● IL COMPITO
Rispondi a queste domande sull'articolo dedicato alla Tares a Siracusa:
(a) Quale incarico ricopre Giancarlo Garozzo nell'Anci?
(b) Di quanto è previsto il taglio della Tares?
(c) Di quante mensilità si ridurrà nel 2014 il costo complessivo?

Siracusa, il piano di Garozzo: "Un taglio di tre milioni alla Tares"

Siracusa, Archivio

SIRACUSA. Un fronte comune per chiedere lo slittamento di un anno dell'entrata in vigore di "Tasi" e Tari". È l'azione che hanno intrapreso i Comuni italiani al termine dell'incontro a Roma che ha visto anche la partecipazione del sindaco Giancarlo Garozzo, componente del direttivo nazionale dell'"Anci".

«La priorità - ha dichiarato il primo cittadino - è quello di chiudere i bilanci. Per questa ragione chiederemo al governo nazionale di rinviare l'entrata in vigore di "Tasi" e "Tari" visto che ancora non sono chiari tutti gli aspetti legati alla loro applicazione». In attesa di notizie su questo fronte da parte dello Stato, però, il sindaco annuncia già la riduzione della Tares. «È previsto un taglio di tre milioni di euro - sostiene Garozzo - perché rivedremo tutte le voci accessorie previste nel bando per la gestione dell'igiene urbana. Una revisione che si aggiunge a quanto già fatto con il taglio alle mensilità previste per il lavaggio dei cassonetti. Anche nel 2014, infatti, come già accaduto nel 2013 ci sarà una di riduzione di due mensilità nel costo complessivo».

● MATERIALE FORNITO
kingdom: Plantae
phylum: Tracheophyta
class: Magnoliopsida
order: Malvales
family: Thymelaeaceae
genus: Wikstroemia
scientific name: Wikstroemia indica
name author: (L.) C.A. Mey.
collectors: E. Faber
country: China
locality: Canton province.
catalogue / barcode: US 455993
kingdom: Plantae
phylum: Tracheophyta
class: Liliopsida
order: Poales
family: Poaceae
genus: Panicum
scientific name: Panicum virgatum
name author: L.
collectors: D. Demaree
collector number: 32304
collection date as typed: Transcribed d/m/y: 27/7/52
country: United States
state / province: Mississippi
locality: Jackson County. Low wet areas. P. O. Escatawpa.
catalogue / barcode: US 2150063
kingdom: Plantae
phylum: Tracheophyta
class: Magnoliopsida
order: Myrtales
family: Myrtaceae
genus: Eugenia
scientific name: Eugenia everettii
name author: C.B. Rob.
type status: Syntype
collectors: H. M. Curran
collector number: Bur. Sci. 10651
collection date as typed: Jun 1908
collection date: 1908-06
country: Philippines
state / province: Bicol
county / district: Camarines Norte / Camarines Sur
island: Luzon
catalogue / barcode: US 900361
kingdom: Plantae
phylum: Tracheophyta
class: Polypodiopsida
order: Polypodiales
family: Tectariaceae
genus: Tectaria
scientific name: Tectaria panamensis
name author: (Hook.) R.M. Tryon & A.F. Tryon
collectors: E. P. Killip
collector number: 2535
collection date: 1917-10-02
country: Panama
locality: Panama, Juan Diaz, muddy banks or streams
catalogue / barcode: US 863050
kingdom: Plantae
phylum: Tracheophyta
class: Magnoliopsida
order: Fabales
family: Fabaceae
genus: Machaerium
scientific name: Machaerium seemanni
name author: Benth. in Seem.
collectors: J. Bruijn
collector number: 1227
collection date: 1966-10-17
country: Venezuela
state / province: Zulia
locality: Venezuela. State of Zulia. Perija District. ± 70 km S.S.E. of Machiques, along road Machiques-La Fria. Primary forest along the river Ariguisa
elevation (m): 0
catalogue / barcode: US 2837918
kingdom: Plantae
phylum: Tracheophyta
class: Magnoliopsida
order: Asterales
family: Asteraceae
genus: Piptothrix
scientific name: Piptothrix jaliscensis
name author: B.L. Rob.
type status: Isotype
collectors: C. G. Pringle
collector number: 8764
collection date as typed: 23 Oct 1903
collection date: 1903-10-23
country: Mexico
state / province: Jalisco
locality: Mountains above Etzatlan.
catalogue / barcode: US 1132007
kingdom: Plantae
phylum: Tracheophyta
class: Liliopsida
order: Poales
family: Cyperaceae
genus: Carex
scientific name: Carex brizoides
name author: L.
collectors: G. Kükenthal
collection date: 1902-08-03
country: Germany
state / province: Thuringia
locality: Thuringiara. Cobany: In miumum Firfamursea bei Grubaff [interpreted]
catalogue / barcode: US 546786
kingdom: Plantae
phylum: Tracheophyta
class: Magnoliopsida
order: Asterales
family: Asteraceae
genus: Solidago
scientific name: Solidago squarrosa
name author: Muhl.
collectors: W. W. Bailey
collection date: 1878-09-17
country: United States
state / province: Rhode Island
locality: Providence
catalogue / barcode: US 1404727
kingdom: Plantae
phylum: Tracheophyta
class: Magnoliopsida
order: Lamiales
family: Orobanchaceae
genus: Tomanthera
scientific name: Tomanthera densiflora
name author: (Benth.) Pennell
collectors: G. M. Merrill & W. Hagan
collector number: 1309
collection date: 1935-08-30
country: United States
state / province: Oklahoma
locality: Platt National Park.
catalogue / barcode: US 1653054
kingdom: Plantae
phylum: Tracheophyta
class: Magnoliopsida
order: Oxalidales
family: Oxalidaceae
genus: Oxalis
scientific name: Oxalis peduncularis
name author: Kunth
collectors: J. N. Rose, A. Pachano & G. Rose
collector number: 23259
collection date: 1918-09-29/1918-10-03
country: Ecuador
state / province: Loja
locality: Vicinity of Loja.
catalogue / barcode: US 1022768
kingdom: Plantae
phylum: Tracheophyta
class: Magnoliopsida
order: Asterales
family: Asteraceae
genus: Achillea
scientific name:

● LA RISPOSTA
(a) È componente del direttivo nazionale dell'Anci.
(b) Di tre milioni di euro.
(c) Di due mensilità.